The presence of membrane Proteinase 3 in neutrophil lipid rafts and its colocalization with FcγRIIIb and cytochrome b558

Abstract

Proteinase 3 (PR3), the target autoantigen of antineutrophil cytoplasmic antibodies in the autoimmune vasculitis, Wegener's granulomatosis, is a serine proteinase stored in granules of human neutrophils. PR3 is expressed also on the plasma membrane of unactivated neutrophils, and this expression increases in primed or stimulated cells. In the current study, we demonstrate the presence of PR3, FcγRIIIb, and cytochrome b558 of the NADPH oxidase in neutrophil lipid rafts. Activation of neutrophils with PMA, fmet-leu-phe, or TNFα known to increase the membrane expression of PR3 did not affect the amount of PR3 in rafts. Unexpectedly, the cytosolic subunits of the NADPH oxidase, p67^phox and p47^phox, the recruitment of which to the membrane requires cell stimulation, were detected in the rafts of unstimulated neutrophils. Treatment of neutrophils with the cholesterol-sequestering agent methyl-β-cyclodextrin (MβCD) reduced raft p22^phox and PR3. MβCD diminished membrane FcγRIIIb upregulating membrane PR3 (mPR3) and CD11b/CD18. In addition, MβCD significantly reduced PMA-induced activity of the NADPH oxidase without altering fmet-leu-phe-elicited activity. Antibody-mediated cross-linking of membrane PR3 caused activation of ERK and JNK kinases and their translocation to rafts. Confocal analysis revealed colocalization of mPR3, FcγRIIIb, and p22^phox in the membrane, confirmed by their coimmunoprecipitation. Cleavage of neutrophil GPI-anchors by PI-PLC reduced mPR3 and FcγRIIIb, implicating a GPI-protein, possibly FcγRIIIb, in the attachment of PR3 to the membrane.

Introduction

Proteinase 3 (PR3), a serine protease of neutrophil azurophilic, specific, and secretory granules [1], was identified as the main autoantigen in the autoimmune Wegener granulomatosis disease [2], [3] characterized by the presence in the blood of the patients of antineutrophil cytoplasmic antibodies (cANCA).
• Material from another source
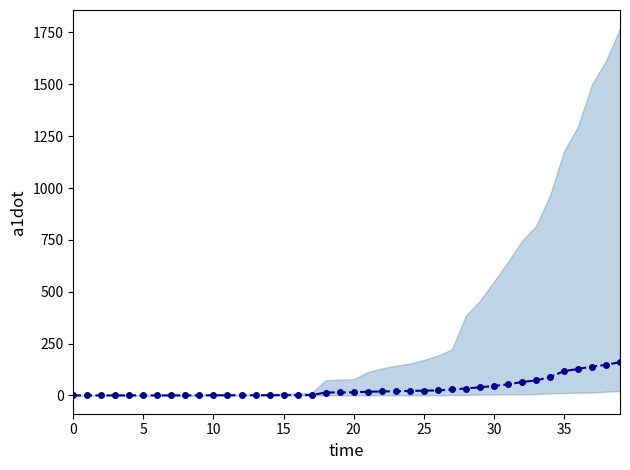

Reading right to left, what are all the values shown in this chart?

160.4	147.0	138.8	127.2	116.8	88.4	71.8	64.6	52.8	45.4	39.0	33.0	28.4	23.8	22.8	21.4	19.8	18.8	17.4	14.8	14.4	13.8	1.4	1.0	1.0	0.8	0.6	0.4	0.4	0.4	0.4	0.0	0.0	0.0	0.0	0.0	0.0	0.0	0.0	0.0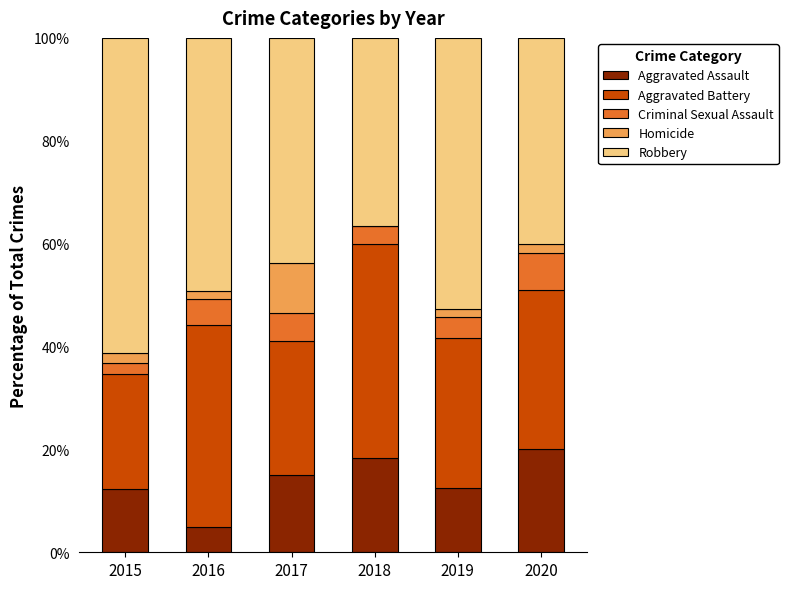

What is the maximum value for Aggravated Assault?

20.0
PR3 is a multifunctional protein [4], which may participate not only in killing of invading microorganisms, but also in myeloid differentiation [5], regulation of NADPH oxidase activity [6], and apoptosis [7].
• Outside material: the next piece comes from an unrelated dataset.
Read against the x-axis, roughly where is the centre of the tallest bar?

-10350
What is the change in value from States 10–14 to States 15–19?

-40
PR3 has been detected on the plasma membrane of freshly isolated human neutrophils [8], [9], [10], [11]. Binding of cANCA to the membrane-bound PR3 induces degranulation and activation of the superoxide-generating NADPH oxidase, the products of which inflict damage to vascular tissues characteristic of Wegener granulomatosis [12].

The mode of binding of PR3 to the plasma membrane of neutrophils as well as the identity of surface molecules involved in this association have not been elucidated. The distribution of PR3 on the surface of PMN is bimodal [8], possibly due to a genetic variation [13]. We have recently suggested a direct or indirect interaction of membrane-bound PR3 with the β2-integrin adhesion molecule CD11b/CD18 (Mac-1) [14].

Experimental evidence obtained during the last decade has pointed out to the existence of distinct microdomains in cell membranes [15], [16], [17], [18], [19]. A special interest focused on lipid rafts, non-ionic detergent-resistant microdomains enriched in cholesterol and glycosphingolipids. Rafts isolated by flotation-centrifugation of cellular detergent lysates in density gradients comprise glycosylphosphatidylinositol (GPI)-anchored proteins, acylated proteins, and cholesterol-linked proteins [19]. In response to intra- or extracellular stimuli that induce formation or breakage of specific protein–protein interactions, rafts undergo changes in size and composition. They are believed to serve as scaffolds or platforms for signaling and trafficking.

In the present study, we investigated the distribution of PR3 in neutrophil cell membrane microdomains. Our data demonstrate the presence of a substantial fraction of membrane PR3 in neutrophil lipid rafts and its reduction upon extraction of cholesterol with methyl-β-cyclodextrin (MβCD). We show also that membrane-associated PR3 decreased by treatment of neutrophils with bacterial PI-phospholipase C which cleaves the GPI-anchors, suggesting an association of PR3 with a GPI-anchored protein. In view of this, we investigated the possible relationship between PR3 and the GPI-linked FcγRIIIb (CD16), the most abundant Fc receptor in neutrophils [20], [21], [22], [23]. Our data, presented below, indicate colocalization of PR3 with FcγRIIIb and with the p22^phox subunit of cytochrome b558 of the NADPH oxidase in the membrane.